#### Prompt
Everything in the listing beneath must be transcribed exactly.
╭─ Information given
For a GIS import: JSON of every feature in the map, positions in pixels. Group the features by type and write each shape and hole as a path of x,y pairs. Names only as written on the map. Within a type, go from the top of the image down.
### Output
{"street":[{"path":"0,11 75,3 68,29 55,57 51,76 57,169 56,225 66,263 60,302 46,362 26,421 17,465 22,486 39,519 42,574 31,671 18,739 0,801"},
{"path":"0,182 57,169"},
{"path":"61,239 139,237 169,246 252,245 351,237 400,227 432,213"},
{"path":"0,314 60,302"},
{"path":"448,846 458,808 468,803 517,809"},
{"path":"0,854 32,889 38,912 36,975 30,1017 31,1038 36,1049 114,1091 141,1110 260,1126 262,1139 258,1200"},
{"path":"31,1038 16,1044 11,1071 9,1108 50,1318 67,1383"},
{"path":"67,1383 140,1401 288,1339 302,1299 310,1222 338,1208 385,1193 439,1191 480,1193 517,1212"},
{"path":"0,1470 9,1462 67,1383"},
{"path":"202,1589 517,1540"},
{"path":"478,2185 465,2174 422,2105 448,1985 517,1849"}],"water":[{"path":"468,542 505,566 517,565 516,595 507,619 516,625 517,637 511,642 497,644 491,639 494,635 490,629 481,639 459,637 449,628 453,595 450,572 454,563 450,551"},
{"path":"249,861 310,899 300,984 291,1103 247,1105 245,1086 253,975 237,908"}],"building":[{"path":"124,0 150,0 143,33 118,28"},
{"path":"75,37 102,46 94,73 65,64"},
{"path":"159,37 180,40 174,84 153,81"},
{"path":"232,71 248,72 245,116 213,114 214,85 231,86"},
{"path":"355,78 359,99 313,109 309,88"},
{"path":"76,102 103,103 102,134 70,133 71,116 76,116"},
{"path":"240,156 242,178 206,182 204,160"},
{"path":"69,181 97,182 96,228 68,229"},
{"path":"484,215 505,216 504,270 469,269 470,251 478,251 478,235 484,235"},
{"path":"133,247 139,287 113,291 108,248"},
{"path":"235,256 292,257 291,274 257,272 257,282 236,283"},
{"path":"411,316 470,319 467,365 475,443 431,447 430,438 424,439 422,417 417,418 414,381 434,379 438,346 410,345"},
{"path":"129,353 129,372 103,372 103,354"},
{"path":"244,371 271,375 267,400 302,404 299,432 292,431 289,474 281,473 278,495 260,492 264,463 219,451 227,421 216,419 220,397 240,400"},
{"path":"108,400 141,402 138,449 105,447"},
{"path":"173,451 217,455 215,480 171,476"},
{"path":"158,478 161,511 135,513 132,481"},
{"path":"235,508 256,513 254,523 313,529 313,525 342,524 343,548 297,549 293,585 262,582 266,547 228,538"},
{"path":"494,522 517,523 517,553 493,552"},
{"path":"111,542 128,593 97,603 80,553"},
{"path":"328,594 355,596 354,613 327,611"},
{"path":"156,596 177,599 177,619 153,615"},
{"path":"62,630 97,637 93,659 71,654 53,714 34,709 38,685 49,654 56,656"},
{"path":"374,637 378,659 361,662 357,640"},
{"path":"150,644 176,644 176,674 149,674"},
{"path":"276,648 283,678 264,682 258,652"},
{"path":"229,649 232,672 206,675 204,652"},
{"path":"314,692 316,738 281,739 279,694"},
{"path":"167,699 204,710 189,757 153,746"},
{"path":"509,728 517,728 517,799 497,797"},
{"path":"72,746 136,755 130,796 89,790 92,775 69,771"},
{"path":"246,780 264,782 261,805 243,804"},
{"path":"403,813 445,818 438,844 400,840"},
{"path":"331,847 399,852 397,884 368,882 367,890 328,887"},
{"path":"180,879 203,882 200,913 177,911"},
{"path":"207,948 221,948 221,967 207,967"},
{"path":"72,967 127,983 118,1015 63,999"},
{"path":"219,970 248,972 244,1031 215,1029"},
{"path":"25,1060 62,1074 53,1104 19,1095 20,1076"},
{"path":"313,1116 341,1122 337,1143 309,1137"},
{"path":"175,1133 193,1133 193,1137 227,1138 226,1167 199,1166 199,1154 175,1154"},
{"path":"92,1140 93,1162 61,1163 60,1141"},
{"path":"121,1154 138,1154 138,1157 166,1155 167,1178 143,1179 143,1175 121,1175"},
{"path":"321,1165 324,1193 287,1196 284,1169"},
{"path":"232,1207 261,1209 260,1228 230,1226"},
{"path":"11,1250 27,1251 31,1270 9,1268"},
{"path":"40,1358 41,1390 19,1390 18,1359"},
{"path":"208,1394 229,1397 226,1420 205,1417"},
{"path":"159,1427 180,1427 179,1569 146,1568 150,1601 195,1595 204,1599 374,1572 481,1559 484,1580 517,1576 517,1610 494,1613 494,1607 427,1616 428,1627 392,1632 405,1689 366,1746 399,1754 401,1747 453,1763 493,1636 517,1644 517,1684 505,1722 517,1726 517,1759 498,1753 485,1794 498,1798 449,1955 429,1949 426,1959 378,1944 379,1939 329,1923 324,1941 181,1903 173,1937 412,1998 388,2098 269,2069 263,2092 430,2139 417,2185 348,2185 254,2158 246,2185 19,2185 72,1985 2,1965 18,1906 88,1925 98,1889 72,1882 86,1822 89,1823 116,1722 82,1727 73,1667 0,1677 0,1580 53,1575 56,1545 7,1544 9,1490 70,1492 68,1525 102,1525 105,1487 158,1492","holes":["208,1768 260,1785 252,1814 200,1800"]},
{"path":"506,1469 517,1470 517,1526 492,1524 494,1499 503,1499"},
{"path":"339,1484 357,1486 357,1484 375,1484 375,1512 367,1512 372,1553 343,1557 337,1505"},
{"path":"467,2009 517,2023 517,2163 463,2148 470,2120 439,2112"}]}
╰─
#### Output of the exercise
For a GIS import: JSON of every feature in the map, positions in pixels. Group the features by type and write each shape and hole as a path of x,y pairs. Names only as written on the map. Within a type, go from the top of the image down.
### Output
{"street":[{"path":"0,11 75,3 68,29 55,57 51,76 57,169 56,225 66,263 60,302 46,362 26,421 17,465 22,486 39,519 42,574 31,671 18,739 0,801"},
{"path":"0,182 57,169"},
{"path":"61,239 139,237 169,246 252,245 351,237 400,227 432,213"},
{"path":"0,314 60,302"},
{"path":"448,846 458,808 468,803 517,809"},
{"path":"0,854 32,889 38,912 36,975 30,1017 31,1038 36,1049 114,1091 141,1110 260,1126 262,1139 258,1200"},
{"path":"31,1038 16,1044 11,1071 9,1108 50,1318 67,1383"},
{"path":"67,1383 140,1401 288,1339 302,1299 310,1222 338,1208 385,1193 439,1191 480,1193 517,1212"},
{"path":"0,1470 9,1462 67,1383"},
{"path":"202,1589 517,1540"},
{"path":"478,2185 465,2174 422,2105 448,1985 517,1849"}],"water":[{"path":"468,542 505,566 517,565 516,595 507,619 516,625 517,637 511,642 497,644 491,639 494,635 490,629 481,639 459,637 449,628 453,595 450,572 454,563 450,551"},
{"path":"249,861 310,899 300,984 291,1103 247,1105 245,1086 253,975 237,908"}],"building":[{"path":"124,0 150,0 143,33 118,28"},
{"path":"75,37 102,46 94,73 65,64"},
{"path":"159,37 180,40 174,84 153,81"},
{"path":"232,71 248,72 245,116 213,114 214,85 231,86"},
{"path":"355,78 359,99 313,109 309,88"},
{"path":"76,102 103,103 102,134 70,133 71,116 76,116"},
{"path":"240,156 242,178 206,182 204,160"},
{"path":"69,181 97,182 96,228 68,229"},
{"path":"484,215 505,216 504,270 469,269 470,251 478,251 478,235 484,235"},
{"path":"133,247 139,287 113,291 108,248"},
{"path":"235,256 292,257 291,274 257,272 257,282 236,283"},
{"path":"411,316 470,319 467,365 475,443 431,447 430,438 424,439 422,417 417,418 414,381 434,379 438,346 410,345"},
{"path":"129,353 129,372 103,372 103,354"},
{"path":"244,371 271,375 267,400 302,404 299,432 292,431 289,474 281,473 278,495 260,492 264,463 219,451 227,421 216,419 220,397 240,400"},
{"path":"108,400 141,402 138,449 105,447"},
{"path":"173,451 217,455 215,480 171,476"},
{"path":"158,478 161,511 135,513 132,481"},
{"path":"235,508 256,513 254,523 313,529 313,525 342,524 343,548 297,549 293,585 262,582 266,547 228,538"},
{"path":"494,522 517,523 517,553 493,552"},
{"path":"111,542 128,593 97,603 80,553"},
{"path":"328,594 355,596 354,613 327,611"},
{"path":"156,596 177,599 177,619 153,615"},
{"path":"62,630 97,637 93,659 71,654 53,714 34,709 38,685 49,654 56,656"},
{"path":"374,637 378,659 361,662 357,640"},
{"path":"150,644 176,644 176,674 149,674"},
{"path":"276,648 283,678 264,682 258,652"},
{"path":"229,649 232,672 206,675 204,652"},
{"path":"314,692 316,738 281,739 279,694"},
{"path":"167,699 204,710 189,757 153,746"},
{"path":"509,728 517,728 517,799 497,797"},
{"path":"72,746 136,755 130,796 89,790 92,775 69,771"},
{"path":"246,780 264,782 261,805 243,804"},
{"path":"403,813 445,818 438,844 400,840"},
{"path":"331,847 399,852 397,884 368,882 367,890 328,887"},
{"path":"180,879 203,882 200,913 177,911"},
{"path":"207,948 221,948 221,967 207,967"},
{"path":"72,967 127,983 118,1015 63,999"},
{"path":"219,970 248,972 244,1031 215,1029"},
{"path":"25,1060 62,1074 53,1104 19,1095 20,1076"},
{"path":"313,1116 341,1122 337,1143 309,1137"},
{"path":"175,1133 193,1133 193,1137 227,1138 226,1167 199,1166 199,1154 175,1154"},
{"path":"92,1140 93,1162 61,1163 60,1141"},
{"path":"121,1154 138,1154 138,1157 166,1155 167,1178 143,1179 143,1175 121,1175"},
{"path":"321,1165 324,1193 287,1196 284,1169"},
{"path":"232,1207 261,1209 260,1228 230,1226"},
{"path":"11,1250 27,1251 31,1270 9,1268"},
{"path":"40,1358 41,1390 19,1390 18,1359"},
{"path":"208,1394 229,1397 226,1420 205,1417"},
{"path":"159,1427 180,1427 179,1569 146,1568 150,1601 195,1595 204,1599 374,1572 481,1559 484,1580 517,1576 517,1610 494,1613 494,1607 427,1616 428,1627 392,1632 405,1689 366,1746 399,1754 401,1747 453,1763 493,1636 517,1644 517,1684 505,1722 517,1726 517,1759 498,1753 485,1794 498,1798 449,1955 429,1949 426,1959 378,1944 379,1939 329,1923 324,1941 181,1903 173,1937 412,1998 388,2098 269,2069 263,2092 430,2139 417,2185 348,2185 254,2158 246,2185 19,2185 72,1985 2,1965 18,1906 88,1925 98,1889 72,1882 86,1822 89,1823 116,1722 82,1727 73,1667 0,1677 0,1580 53,1575 56,1545 7,1544 9,1490 70,1492 68,1525 102,1525 105,1487 158,1492","holes":["208,1768 260,1785 252,1814 200,1800"]},
{"path":"506,1469 517,1470 517,1526 492,1524 494,1499 503,1499"},
{"path":"339,1484 357,1486 357,1484 375,1484 375,1512 367,1512 372,1553 343,1557 337,1505"},
{"path":"467,2009 517,2023 517,2163 463,2148 470,2120 439,2112"}]}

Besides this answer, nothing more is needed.